②研究職につきたいと思うか?という問いには、多くの学生さんが『企業の研究職につきたい』とこたえています。これは、やはりお給料と安定性が頭にあるようです。博士というと、万年研究室にこもって、金欠な印象、という人もいましたし、大学人=お金がない、は、昔から変わらない通念のようです。

 ま、公立大学人のお給料は、高くはないですね。最近、国家公務員の給与が削られましたが、国立大学の教官もしっかり削っていただきました。高給がとりたければプライベートセクターへ、は、事実といっていいでしょう。ただ、どうしようもない低賃金でもないですね。

 職に就いてからも問題ですが、何人かの学生さんたちのコメントから講師陣が特に感じ取ったのは、「博士課程に行くには、その間の経済的負担が大きすぎる」ということでした。

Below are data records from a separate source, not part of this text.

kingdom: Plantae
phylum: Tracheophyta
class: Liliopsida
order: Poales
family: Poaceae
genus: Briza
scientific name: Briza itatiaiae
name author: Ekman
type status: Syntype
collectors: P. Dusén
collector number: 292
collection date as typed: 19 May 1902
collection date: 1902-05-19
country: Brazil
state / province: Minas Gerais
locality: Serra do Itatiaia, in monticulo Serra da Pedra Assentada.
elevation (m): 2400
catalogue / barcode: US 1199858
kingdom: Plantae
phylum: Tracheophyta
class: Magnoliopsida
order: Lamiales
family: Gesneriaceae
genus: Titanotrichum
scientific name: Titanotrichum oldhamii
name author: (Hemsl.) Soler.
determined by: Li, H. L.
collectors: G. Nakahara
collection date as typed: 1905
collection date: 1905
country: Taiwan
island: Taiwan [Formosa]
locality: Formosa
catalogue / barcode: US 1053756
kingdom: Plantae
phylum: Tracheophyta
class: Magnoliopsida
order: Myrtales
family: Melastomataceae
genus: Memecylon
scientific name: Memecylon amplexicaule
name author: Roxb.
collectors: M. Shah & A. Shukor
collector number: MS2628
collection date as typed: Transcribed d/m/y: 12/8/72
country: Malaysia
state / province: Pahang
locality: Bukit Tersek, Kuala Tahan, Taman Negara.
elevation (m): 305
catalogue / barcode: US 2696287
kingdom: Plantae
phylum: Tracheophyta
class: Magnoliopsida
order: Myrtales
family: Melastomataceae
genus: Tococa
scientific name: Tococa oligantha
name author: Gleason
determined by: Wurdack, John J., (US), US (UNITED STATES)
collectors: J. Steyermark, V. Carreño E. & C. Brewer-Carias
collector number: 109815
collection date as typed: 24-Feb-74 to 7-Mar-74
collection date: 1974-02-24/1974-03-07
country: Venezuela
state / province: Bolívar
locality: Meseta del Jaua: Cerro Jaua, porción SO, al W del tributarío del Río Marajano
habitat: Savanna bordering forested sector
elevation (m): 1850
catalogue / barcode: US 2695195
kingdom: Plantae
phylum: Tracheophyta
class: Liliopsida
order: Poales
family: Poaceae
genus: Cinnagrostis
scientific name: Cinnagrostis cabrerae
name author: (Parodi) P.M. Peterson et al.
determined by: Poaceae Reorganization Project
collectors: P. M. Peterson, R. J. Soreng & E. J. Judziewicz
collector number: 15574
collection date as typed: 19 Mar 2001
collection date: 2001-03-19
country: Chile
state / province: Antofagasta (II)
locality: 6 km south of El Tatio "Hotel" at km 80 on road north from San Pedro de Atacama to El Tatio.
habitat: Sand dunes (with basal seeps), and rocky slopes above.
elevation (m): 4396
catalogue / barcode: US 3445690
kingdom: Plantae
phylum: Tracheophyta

 実は、最近の多くの大学院で、RA制度というのがあります。Research Assistantの略ですが、学生という身分でも研究室のプロジェクトの一端を担って研究しているわけで、これに対して人件費が支払われるというもの。つまり、大学院生をしながら、お給料がもらえる場合があるわけですね。また、大学院の早い時期に自分の名前が入った論文を発表できれば、「日本学術振興会特別研究員」になれる可能性が高くなります(リンクはこちら)。これは、研究課題を申請(=応募)して、研究員としてお給料と多少の研究費がもらえるというもの。応募したからともらえる、というわけではなくて厳正な審査がありますが、これに通れば、生活費+研究費が出る上に、履歴書に書けば実績として評価されるというものです

 学生として博士課程で研究をしながら、生計を立てる方法は、実はちゃんと存在しているんですね。こういう情報が、あまりいきわたっていないようです。「博士課程にはいきたいが、家庭の経済状況でムリ」と考えている方にはぜひとも考慮していただきたい方法です。